Dossier: Islamismus - Download word format
Von Ikbal al-Fallouji und Daniel Urech*
Im Wirtschaftsleben der vielen Länder, in welchen der Islam in verschiedenen Varianten Staatsreligion ist, gelten Gesetze, Regeln und Verhaltensnormen, die markante Unterschiede zu den Nationen mit einer anderen Glaubensbasis aufweisen.
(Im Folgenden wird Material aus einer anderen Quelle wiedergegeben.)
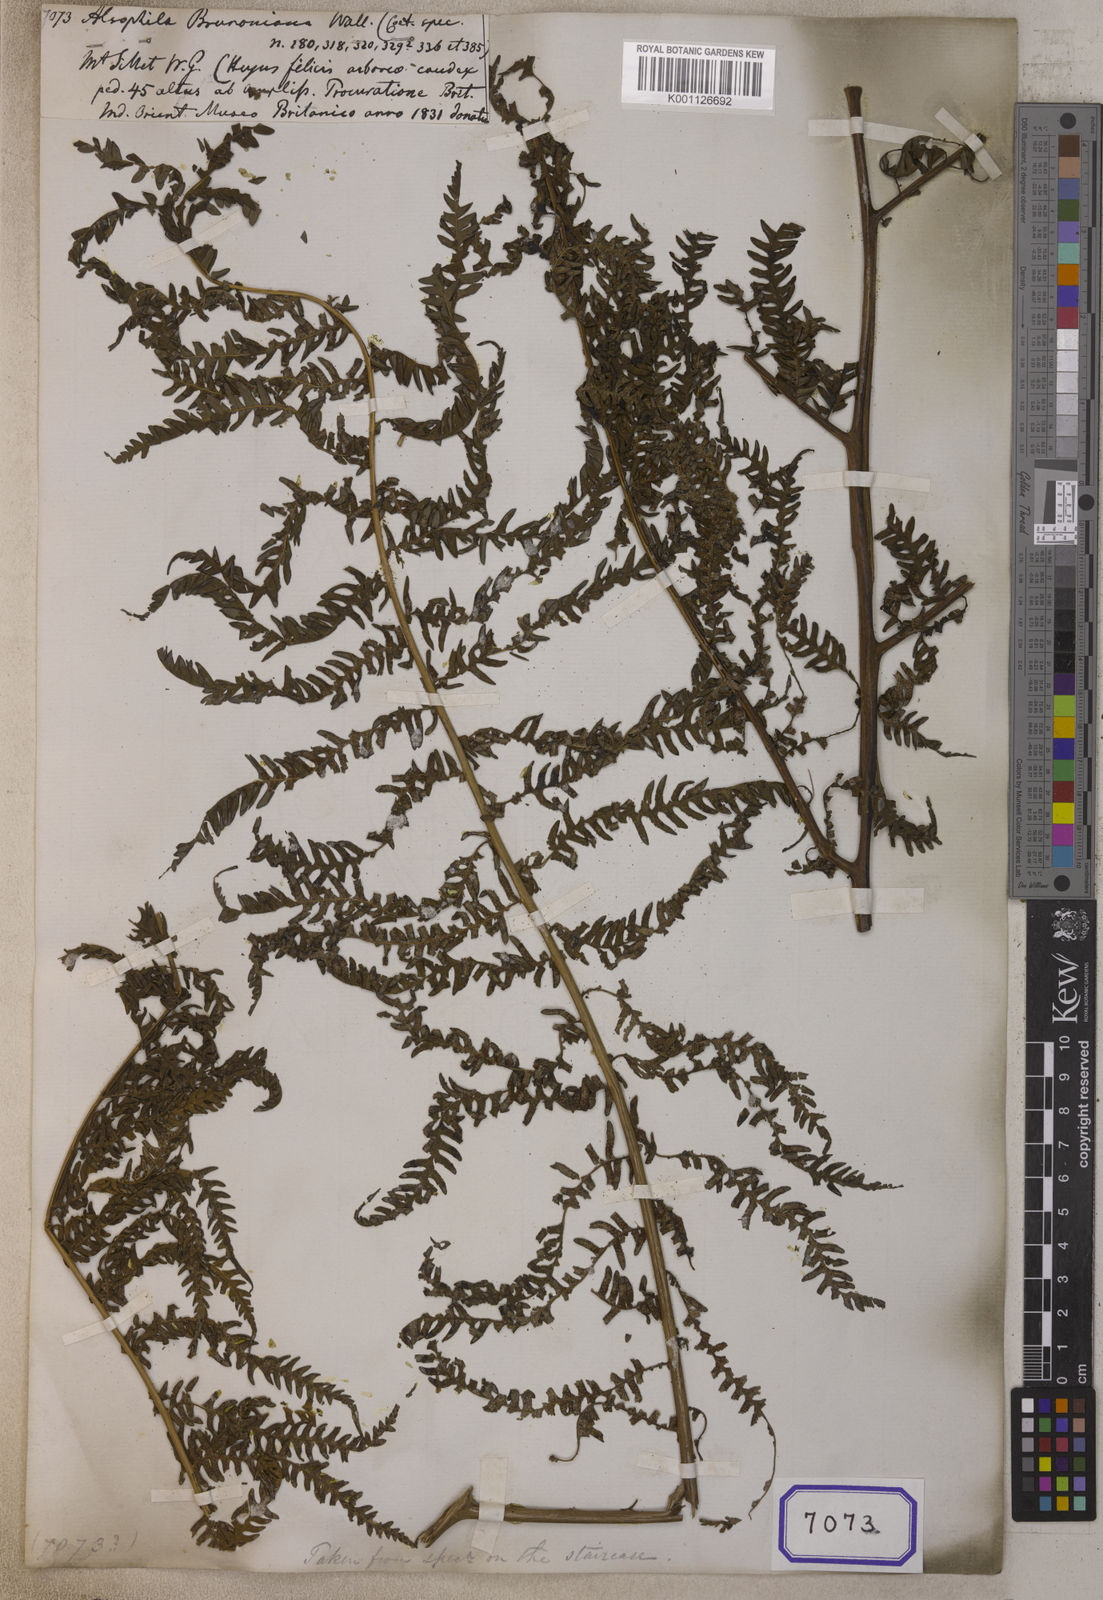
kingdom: Plantae
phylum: Tracheophyta
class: Polypodiopsida
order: Cyatheales
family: Cyatheaceae
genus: Sphaeropteris
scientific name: Sphaeropteris brunoniana
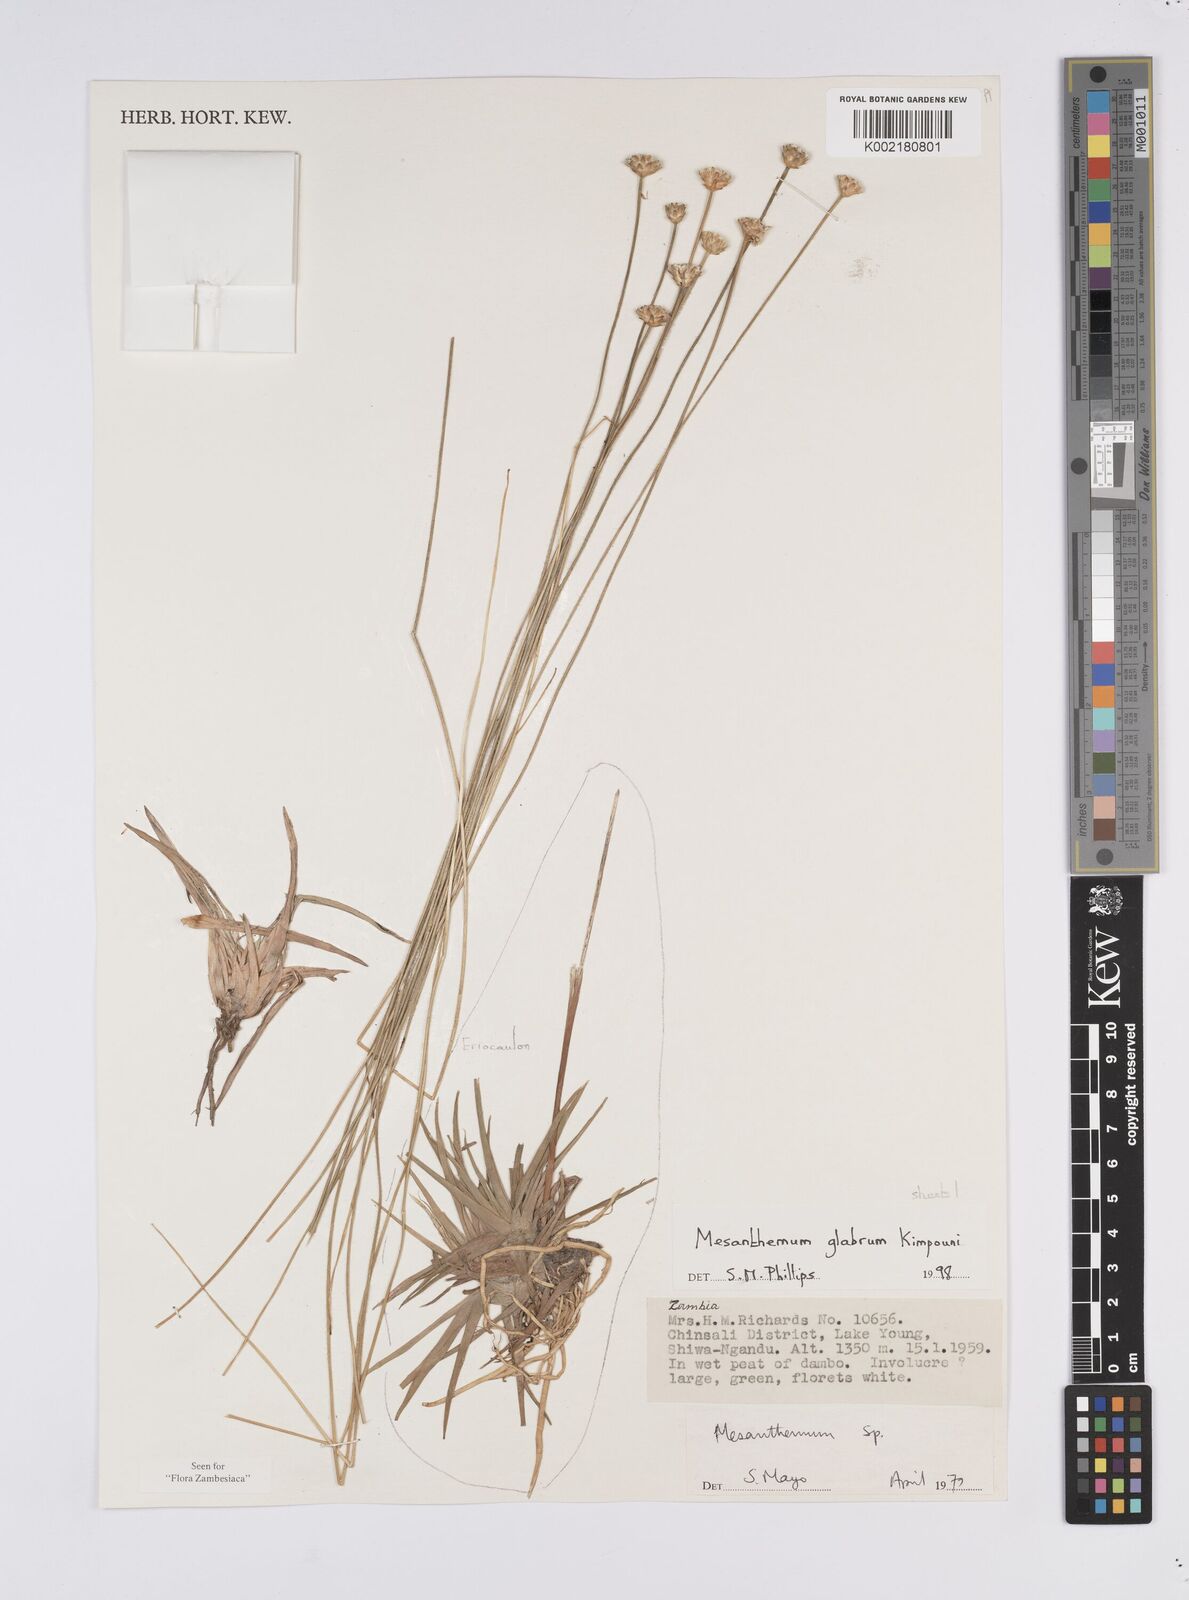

In der Diskussion über die Grundsätze des islamischen Geld- und Finanzwesens gibt es aber auch deutliche Parallelen zur historischen Entwicklung, die Juden und Christen aus eigener Erfahrung kennen. (Red.)
Folgende Antworten auf Fragen nach der gesellschaftlichen und moralischen Grundhaltung sind für das Verständnis des Finanzsystems islamischen Zuschnitts wichtig:
1. Der Islam hält Verhaltensmuster für das
Individuum in geistlichen wie weltlichen Belangen
bereit und ordnet damit das Leben sowohl auf
persönlicher wie auch auf gesellschaftlicher
und wirtschaftlicher Ebene.
2. Die Muslime betrachten den Schöpfer als
alleinigen «Eigentümer», der den Menschen die
Verwaltung ihres irdischen Besitzes auf Zeit
überlässt, ihnen damit jedoch eher
Verantwortung auflädt als ein Privileg einräumt.
3. Kapital kann nur auf Grund menschlicher
Bemühungen, quasi auf der Grundlage der
Vereinigung von Kapital und Arbeit, einen Gewinn
abwerfen. Das unabdingbare Element des
Risikos ist unvereinbar mit einem a priori
gesicherten Profit, auch (und besonders) wenn diesem
die Form eines unabhängig vom
Geschäftserfolg zugesicherten Zinses gegeben wird.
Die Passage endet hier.